Sat May 12, 2012 3:13 pm
Name: wtillis Comment: Why not put the egg in a bowl of vinegar for a few minutes.
If the egg has internal contamination, wouldn't the stomach acid kill the pathogen?
I think that is why God put it there.
Fri Aug 17, 2012 6:00 am
Name: Jarvie Comment: I've read commentary that eggs in our region of the US are up to 80% infected with Salmonella, an extremely painful and life threatening infection . Don't know if this is accurate but why take a chance?
Here's a good way to cook scrambled eggs for those who undercook theirs and like "wet" egg dishes. Put 1 tablespoon of water per egg at the preparation stage and cook very well. Then, just before taking them out of the pan, coat the outside with "egg beater" product to make them glossy and serve! You will be surprised how much like the French-stlye gloppy gooey eggs this technique makes your breakfast. You can have your favorite egg dish and your health too. Another way to eat undercooked eggs happily is to cover them with curry which has many germ killing properties and will prevent gastric complications. (research health benefits of tumeric and cumin) Here's the recipe that I use for medicinal curry that is not spicy:4T Tumeric, 2T Cumin, 2TGarlic Powder,1tsp. ground black pepper, 1/4 tsp seasoned salt. I put a heaping teaspoon on my egg whites(well cooked) every morning which I find delicious. My husband eats his gloppy wet eggs (as described above) and we are both healthy. For those of you that want raw eggs in your moose, well good luck to ya. I've made mayonaise with raw eggs for years using lime juice and sour cream without problems but we are healthy adults. Hope this helps. Sceptics; don't knock it till you've tried it.
Sat Mar 02, 2013 11:51 am
Name: beauley URL: triond.com Comment: I saw Jarvie above that you added black pepper to cover your eggs. Our immune system here in the US is real low and adding black pepper certainly helps.
Thu Feb 18, 2016 12:17 am
Name: Jen URL: hotmail.com Comment: How about using a sous vide?
Sat Dec 31, 2016 3:50 am
Name: C Comment: Jen: a sous vide works great.

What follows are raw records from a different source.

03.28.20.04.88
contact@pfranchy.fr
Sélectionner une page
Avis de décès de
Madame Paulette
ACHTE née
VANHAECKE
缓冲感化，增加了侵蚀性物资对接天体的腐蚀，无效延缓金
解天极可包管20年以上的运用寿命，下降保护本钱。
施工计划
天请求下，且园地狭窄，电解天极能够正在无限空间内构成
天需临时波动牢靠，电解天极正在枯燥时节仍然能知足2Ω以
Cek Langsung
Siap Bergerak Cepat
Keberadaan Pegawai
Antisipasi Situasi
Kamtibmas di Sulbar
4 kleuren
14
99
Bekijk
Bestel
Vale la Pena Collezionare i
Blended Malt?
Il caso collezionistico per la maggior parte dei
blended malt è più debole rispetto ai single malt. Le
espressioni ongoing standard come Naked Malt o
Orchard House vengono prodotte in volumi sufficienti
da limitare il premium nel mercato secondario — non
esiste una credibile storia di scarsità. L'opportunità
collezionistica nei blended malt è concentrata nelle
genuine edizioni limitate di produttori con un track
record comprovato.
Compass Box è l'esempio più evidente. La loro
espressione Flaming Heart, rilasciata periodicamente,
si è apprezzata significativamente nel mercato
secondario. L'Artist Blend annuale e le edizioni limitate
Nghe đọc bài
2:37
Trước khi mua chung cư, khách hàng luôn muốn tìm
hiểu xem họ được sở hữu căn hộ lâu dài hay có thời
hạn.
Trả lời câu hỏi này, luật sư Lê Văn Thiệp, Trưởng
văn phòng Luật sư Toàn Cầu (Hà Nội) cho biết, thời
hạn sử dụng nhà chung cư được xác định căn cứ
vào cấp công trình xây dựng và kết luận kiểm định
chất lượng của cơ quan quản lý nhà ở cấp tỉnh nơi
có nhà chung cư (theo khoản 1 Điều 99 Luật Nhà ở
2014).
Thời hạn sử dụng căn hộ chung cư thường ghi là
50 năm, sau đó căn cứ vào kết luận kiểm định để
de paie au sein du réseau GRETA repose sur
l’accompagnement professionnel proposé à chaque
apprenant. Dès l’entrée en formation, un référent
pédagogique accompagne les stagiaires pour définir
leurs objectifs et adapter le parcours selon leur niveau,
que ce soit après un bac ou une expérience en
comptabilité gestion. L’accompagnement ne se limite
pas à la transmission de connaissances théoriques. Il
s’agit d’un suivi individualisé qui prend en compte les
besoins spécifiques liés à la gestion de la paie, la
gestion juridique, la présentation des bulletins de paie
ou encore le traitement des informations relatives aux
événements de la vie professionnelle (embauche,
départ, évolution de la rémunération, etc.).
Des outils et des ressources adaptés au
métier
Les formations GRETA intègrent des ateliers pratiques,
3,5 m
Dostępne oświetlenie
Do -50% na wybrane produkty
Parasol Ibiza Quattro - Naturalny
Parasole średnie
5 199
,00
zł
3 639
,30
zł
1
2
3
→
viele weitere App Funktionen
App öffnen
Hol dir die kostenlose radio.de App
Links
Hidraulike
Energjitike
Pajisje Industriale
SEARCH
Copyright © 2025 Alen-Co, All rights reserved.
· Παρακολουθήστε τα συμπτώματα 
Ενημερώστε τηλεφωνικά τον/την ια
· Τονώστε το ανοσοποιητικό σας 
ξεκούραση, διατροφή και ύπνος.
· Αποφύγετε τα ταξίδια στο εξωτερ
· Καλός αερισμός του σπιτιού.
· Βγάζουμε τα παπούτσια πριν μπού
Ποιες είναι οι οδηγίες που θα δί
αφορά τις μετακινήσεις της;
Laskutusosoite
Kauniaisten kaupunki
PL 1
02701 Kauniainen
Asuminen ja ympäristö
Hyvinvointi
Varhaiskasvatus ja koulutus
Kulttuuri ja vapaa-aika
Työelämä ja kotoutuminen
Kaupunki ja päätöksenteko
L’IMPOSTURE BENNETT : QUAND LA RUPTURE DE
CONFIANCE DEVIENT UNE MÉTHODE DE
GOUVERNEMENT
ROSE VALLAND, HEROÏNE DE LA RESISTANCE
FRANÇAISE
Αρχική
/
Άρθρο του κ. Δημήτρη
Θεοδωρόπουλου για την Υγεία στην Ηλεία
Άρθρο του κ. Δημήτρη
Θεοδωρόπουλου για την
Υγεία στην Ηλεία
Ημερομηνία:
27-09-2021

I've never gotten sick from raw commercial eggs, but i did get sick from my own eggs. The egg was fresh, clean, organic, free range, from a healthy looking, happy hen. The fact is that salmonella is everywhere in the environment. It's in wild birds, bugs, and the soil. The safest eggeries are not necessarily natural, organic, or small; the safest ones test for salmonella regularly. For commercial producers this is required by law. For my small flock, testing was cost prohibitive, so i simply made sure to always cook them well and never sold them. And yes salmonella can be in the center of an egg from an outwardly healthy looking hen.